Himachal Pradesh State Election Commission

Agency overview
- Formed: 23 April 1994
- Jurisdiction: Himachal Pradesh
- Headquarters: Armsdale Building, HP Secretariat, Chotta Shimla -171002. Phone (Office): 0177-2620152.(Fax):2620152.Email: secysec-hp@nic.in
- Agency executives: Sri Anil Kumar Khachi, IAS (Retd.), State Election Commissioner; Sh. Surjeet Singh Rathore, Secretary, State Election Commission; Electoral Officer, Sh. Sanjeev Kumar Mahajan;
- Website: https://sechimachal.nic.in

= Himachal Pradesh State Election Commission =

Electoral agency in India

Himachal Pradesh State Election Commission is an autonomous and constitutional body constituted in Indian state of Himachal Pradesh for ensuring that elections are conducted in free, fair and unbiased way. Constitution of India with provisions as per Article 243K and 243ZA ensures creation and safeguarding of the powers of State Election Commissions. Himachal Pradesh State Election Commission is responsible for conducting elections for Urban Local Bodies and Panchayati Raj Institutions like Municipalities, Municipal Corporations, Panchayats. Himachal Pradesh State Election Commissioner is appointed by Governor of Himachal Pradesh.

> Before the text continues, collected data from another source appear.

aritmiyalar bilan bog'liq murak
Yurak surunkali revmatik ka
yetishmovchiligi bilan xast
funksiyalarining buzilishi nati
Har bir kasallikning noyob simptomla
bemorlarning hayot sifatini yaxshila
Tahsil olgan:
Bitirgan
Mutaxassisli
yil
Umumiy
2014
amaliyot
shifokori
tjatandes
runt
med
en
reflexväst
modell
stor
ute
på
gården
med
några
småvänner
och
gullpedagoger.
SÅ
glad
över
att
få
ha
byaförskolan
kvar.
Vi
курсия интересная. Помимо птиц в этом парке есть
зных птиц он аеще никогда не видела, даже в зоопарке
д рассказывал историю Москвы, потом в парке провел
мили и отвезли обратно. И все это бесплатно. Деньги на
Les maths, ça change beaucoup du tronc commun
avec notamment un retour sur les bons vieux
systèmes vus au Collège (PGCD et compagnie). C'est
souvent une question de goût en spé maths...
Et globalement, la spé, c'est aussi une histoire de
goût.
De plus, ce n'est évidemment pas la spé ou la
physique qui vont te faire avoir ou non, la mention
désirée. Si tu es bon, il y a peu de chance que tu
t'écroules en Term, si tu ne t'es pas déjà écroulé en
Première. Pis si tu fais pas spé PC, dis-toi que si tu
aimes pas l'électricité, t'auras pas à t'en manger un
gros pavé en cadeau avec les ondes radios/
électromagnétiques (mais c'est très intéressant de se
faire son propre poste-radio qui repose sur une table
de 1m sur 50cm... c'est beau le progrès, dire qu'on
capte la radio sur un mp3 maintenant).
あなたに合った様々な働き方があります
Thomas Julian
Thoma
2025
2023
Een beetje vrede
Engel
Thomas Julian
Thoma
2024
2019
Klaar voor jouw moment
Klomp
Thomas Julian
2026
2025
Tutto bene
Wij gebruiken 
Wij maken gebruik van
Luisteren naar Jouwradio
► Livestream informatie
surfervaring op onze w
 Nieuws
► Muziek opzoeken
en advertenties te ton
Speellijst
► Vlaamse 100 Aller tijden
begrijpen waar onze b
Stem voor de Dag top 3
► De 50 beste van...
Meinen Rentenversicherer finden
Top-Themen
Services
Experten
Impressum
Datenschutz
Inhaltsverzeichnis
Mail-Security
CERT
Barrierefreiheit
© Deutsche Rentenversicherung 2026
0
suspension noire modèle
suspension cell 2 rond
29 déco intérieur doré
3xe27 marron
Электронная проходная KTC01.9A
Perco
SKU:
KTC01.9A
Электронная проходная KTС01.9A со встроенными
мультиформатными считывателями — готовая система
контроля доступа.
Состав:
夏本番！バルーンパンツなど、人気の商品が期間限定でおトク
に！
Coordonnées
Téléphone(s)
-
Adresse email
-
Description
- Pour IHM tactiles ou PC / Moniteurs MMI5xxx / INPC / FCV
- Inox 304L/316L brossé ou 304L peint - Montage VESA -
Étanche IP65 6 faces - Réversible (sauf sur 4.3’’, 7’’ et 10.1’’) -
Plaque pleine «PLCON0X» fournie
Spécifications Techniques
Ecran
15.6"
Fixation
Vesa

== History and Administration ==

Himachal Pradesh State Election Commission was constituted on 23 April 1994 for the superintendence, direction and control of the preparation of electoral rolls for, and the conduct of, all elections to the Urban Local Bodies and Panchayati Raj Institutions State election commissioner is appointed by Governor. To ensure the autonomy of the position, the Himachal Pradesh state election commissioner cannot be removed from office except on the grounds and manner specified for judge of High Court.

Himachal Pradesh State Election Commission had introduced Electoral Roll Management System (ERMS).

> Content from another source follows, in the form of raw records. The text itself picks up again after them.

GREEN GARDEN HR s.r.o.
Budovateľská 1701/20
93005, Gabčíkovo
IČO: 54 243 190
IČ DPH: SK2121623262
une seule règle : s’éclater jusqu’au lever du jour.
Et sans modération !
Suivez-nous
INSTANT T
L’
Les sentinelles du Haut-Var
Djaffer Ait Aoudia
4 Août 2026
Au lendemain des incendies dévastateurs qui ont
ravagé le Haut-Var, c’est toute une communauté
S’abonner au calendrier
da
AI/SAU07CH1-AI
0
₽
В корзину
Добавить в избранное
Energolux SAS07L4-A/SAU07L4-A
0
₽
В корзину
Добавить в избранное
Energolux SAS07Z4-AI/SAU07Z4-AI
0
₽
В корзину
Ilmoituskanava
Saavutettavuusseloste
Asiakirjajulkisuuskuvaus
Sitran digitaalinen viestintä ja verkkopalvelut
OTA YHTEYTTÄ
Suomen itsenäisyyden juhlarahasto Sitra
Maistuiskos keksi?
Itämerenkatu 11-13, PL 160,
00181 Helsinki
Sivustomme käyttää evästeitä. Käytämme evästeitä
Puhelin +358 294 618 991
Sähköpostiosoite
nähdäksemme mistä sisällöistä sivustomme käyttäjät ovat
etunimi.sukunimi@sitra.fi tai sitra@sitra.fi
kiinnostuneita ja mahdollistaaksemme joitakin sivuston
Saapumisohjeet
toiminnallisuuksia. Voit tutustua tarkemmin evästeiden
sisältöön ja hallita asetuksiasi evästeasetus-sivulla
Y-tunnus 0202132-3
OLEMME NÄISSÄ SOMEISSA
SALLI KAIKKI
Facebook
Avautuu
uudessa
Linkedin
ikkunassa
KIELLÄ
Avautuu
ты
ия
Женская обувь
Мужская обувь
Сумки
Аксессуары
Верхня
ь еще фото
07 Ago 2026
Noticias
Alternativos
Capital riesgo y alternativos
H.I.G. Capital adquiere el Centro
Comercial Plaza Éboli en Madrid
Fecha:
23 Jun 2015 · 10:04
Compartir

== Powers and Responsibilities ==

Himachal Pradesh States Election Commissioner is responsible for the following:

- Releasing election schedule.
- Issue notification containing guidelines for conducting elections for Municipal Corporations in State.
- Conducting elections for Municipal Corporations in State.
- Issue notification containing guidelines for conducting elections for conducting elections for panchayats in State.
- Conducting elections for panchayats in State.
- Laying guidelines for persons eligible to contest in elections for Municipal Corporations in State.
- Conducting elections for panchayats in State.
- Model code of conduct are following in elections for local bodies.
- Updating Electoral rolls with new additions.
- Updating Electoral rolls with removals, if any.
- Declaration of results of elections held for Municipal Corporations in State.
- Declaration of results of elections held for panchayats in State.
- Ordering repoll if needed.
- Making arrangements for Statewide polls.
- Monitoring poll expenditure for Panchayat polls.

== Composition ==

Himachal Pradesh State Election Commission is headed by State Election Commissioner and as many members as specified in State Act. State Election Commissioners are independent persons not holding position or office in any Central or State Government organizations

Shri Anil Kumar Khachi IAS (Retd.), is the State Election Commissioner of Himachal Pradesh State Election Commission. His period of service will be 5 years or attaining an age of 65 years whichever is earlier.

== Constitutional Requirements ==

Himachal Pradesh State Election Commission was formed after amendment of Constitution with 73rd and 74th declaration. State Election Commissions were formed as per Article 243K of the Constitution.